Suppose we have an unknown population parameter, such as a population mean \(\mu\) or a population proportion \(p\), which we'd like to estimate. For example, suppose we are interested in estimating:
- \(p\) = the (unknown) proportion of American college students, 18-24, who have a smart phone
- \(\mu\) = the (unknown) mean number of days it takes Alzheimer's patients to achieve certain milestones
In either case, we can't possibly survey the entire population. That is, we can't survey all American college students between the ages of 18 and 24. Nor can we survey all patients with Alzheimer's disease. So, of course, we do what comes naturally and take a random sample from the population, and use the resulting data to estimate the value of the population parameter. Of course, we want the estimate to be "good" in some way.

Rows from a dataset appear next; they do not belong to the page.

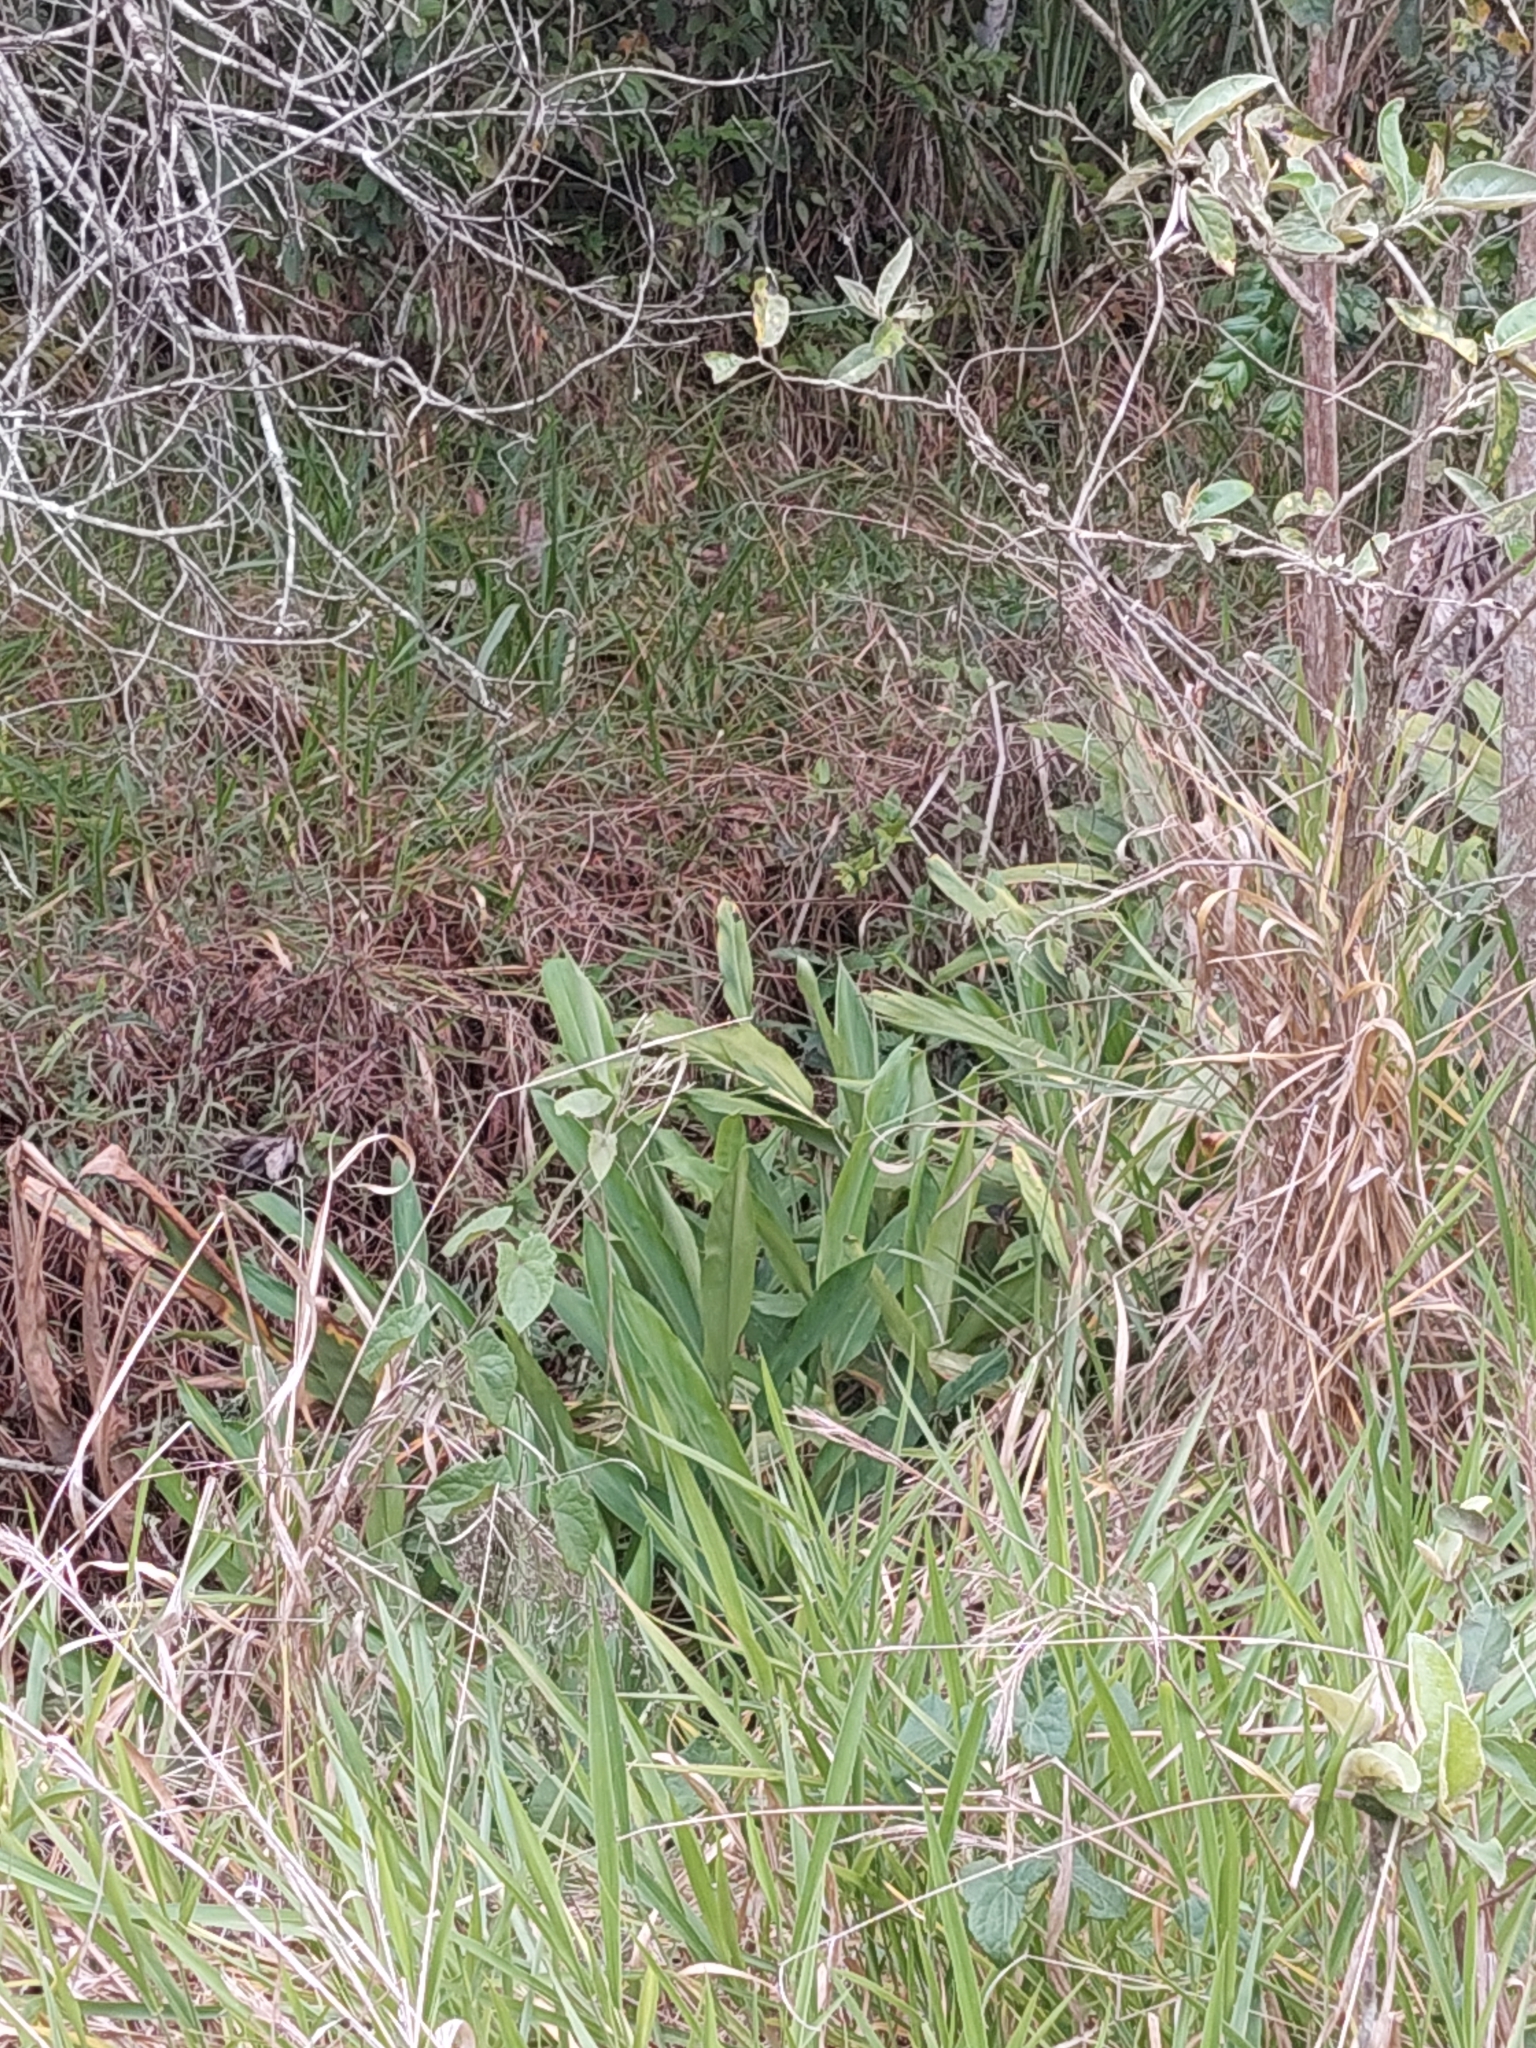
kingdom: Plantae
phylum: Tracheophyta
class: Liliopsida
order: Zingiberales
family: Zingiberaceae
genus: Hedychium
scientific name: Hedychium coronarium
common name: White garland-lily
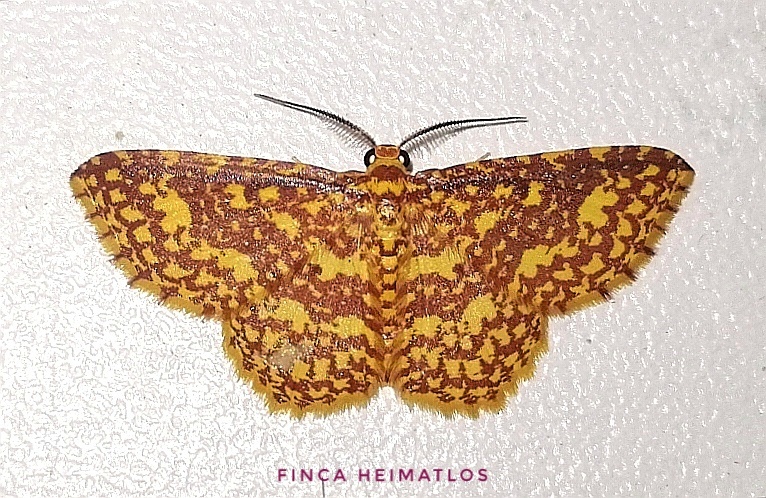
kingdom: Animalia
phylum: Arthropoda
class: Insecta
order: Lepidoptera
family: Geometridae
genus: Eois
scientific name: Eois cancellata
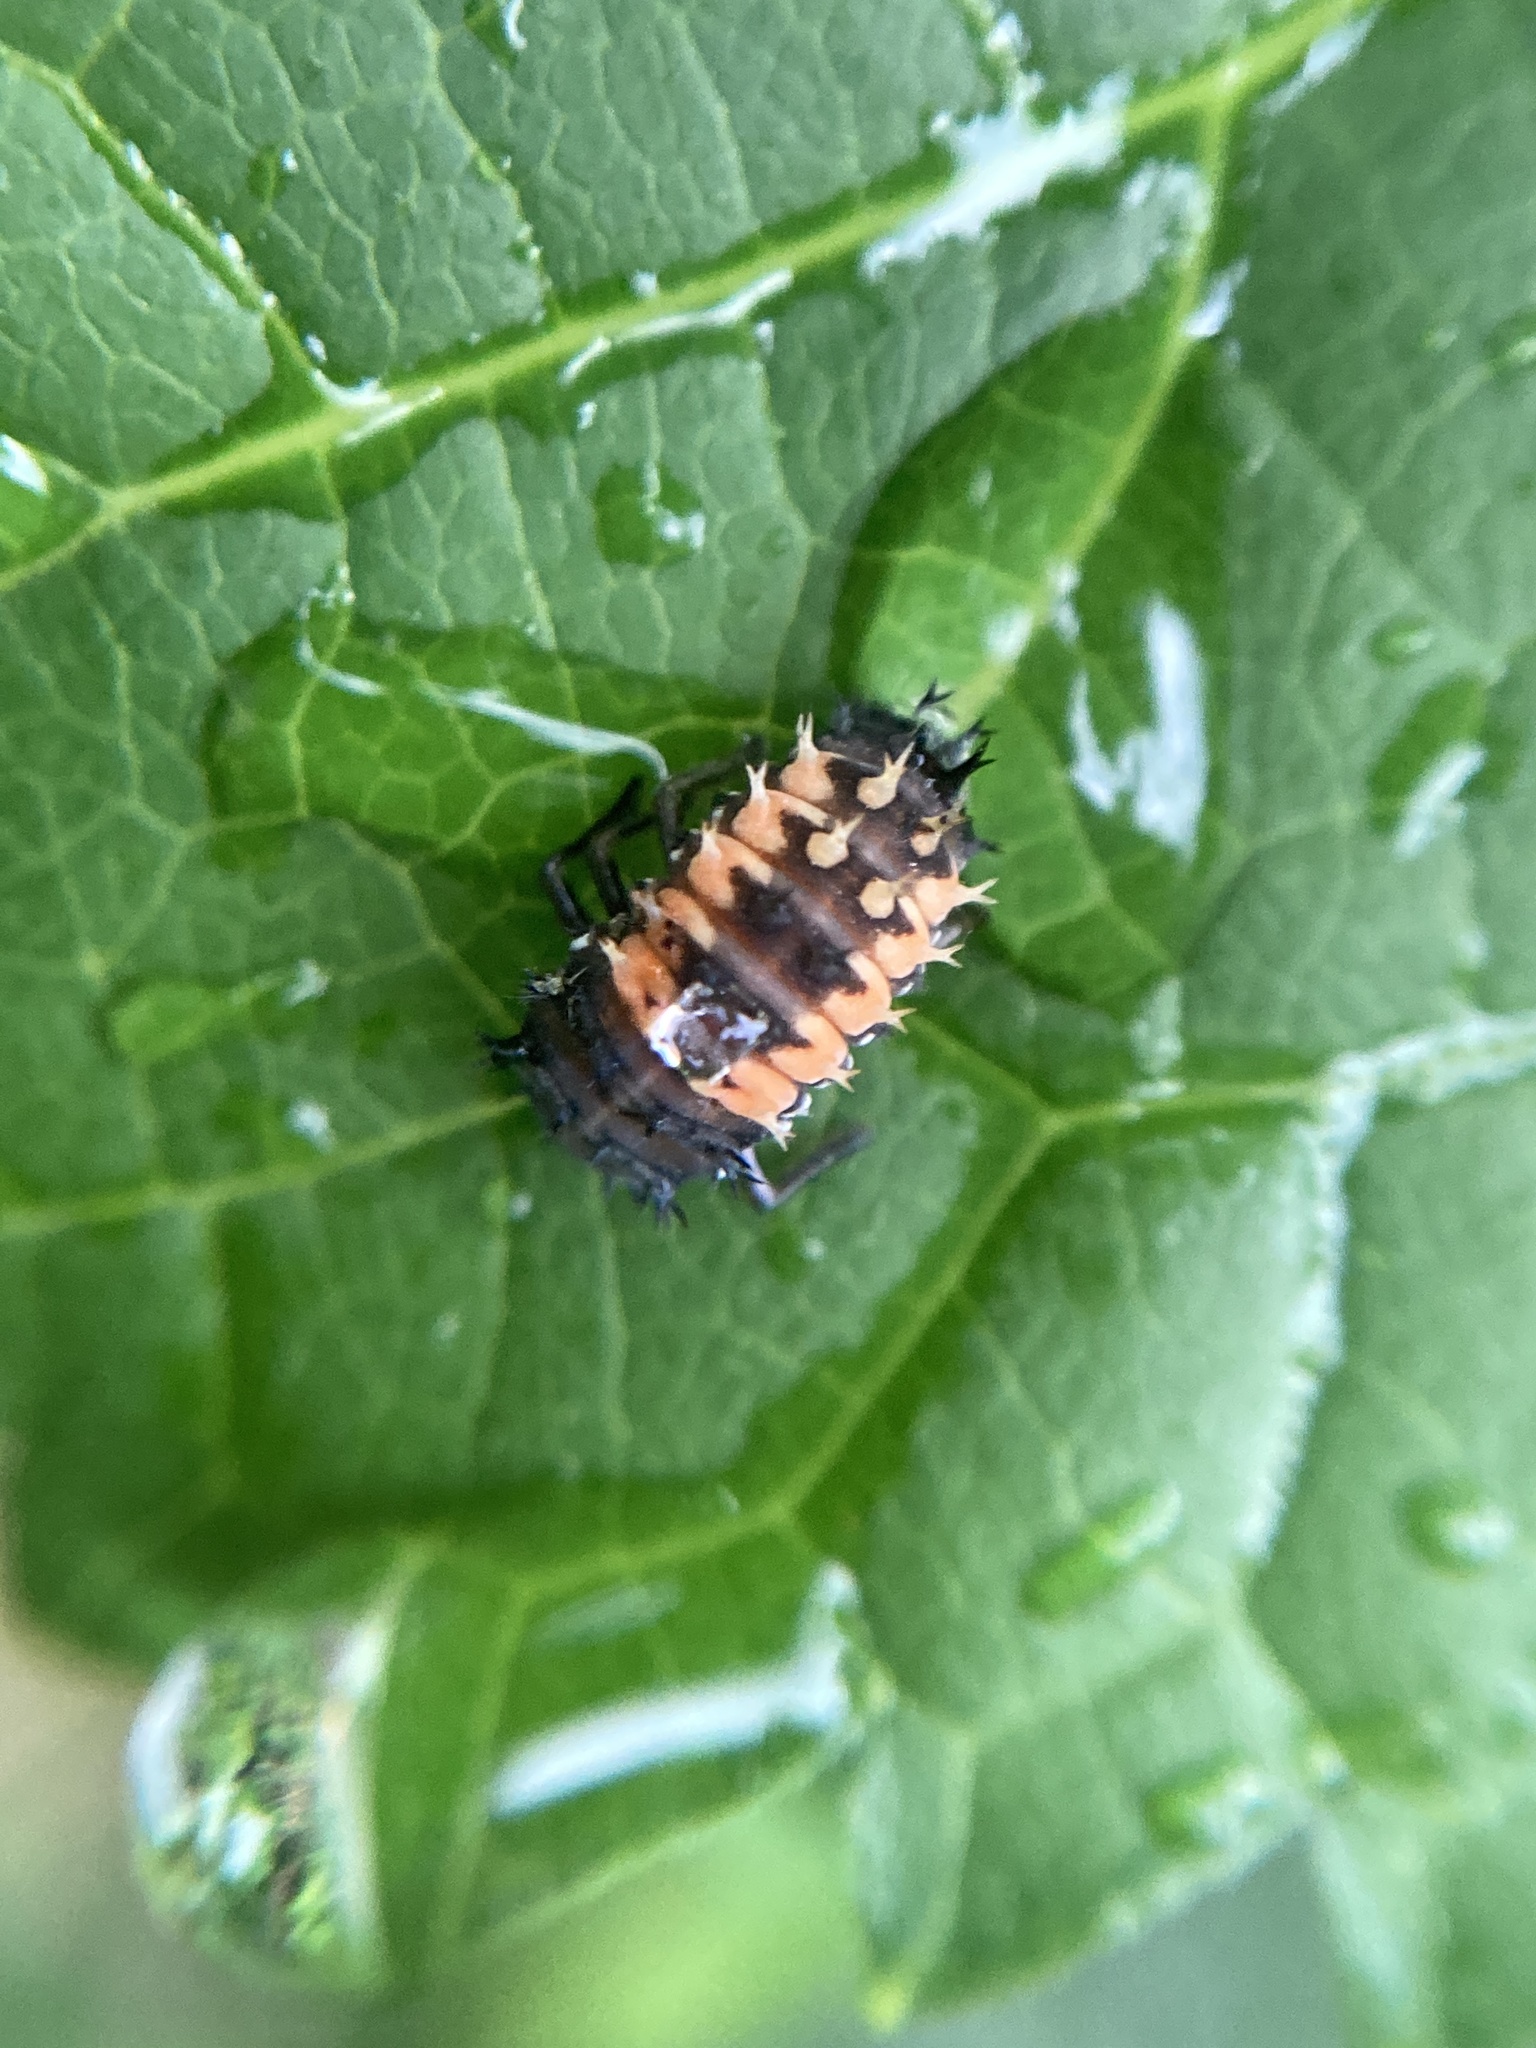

In this lesson, we'll learn two methods, namely the method of maximum likelihood and the method of moments, for deriving formulas for "good" point estimates for population parameters. We'll also learn one way of assessing whether a point estimate is "good." We'll do that by defining what a means for an estimate to be unbiased.
- To learn how to find a maximum likelihood estimator of a population parameter.
- To learn how to find a method of moments estimator of a population parameter.
- To learn how to check to see if an estimator is unbiased for a particular parameter.
- To understand the steps involved in each of the proofs in the lesson.
- To be able to apply the methods learned in the lesson to new problems.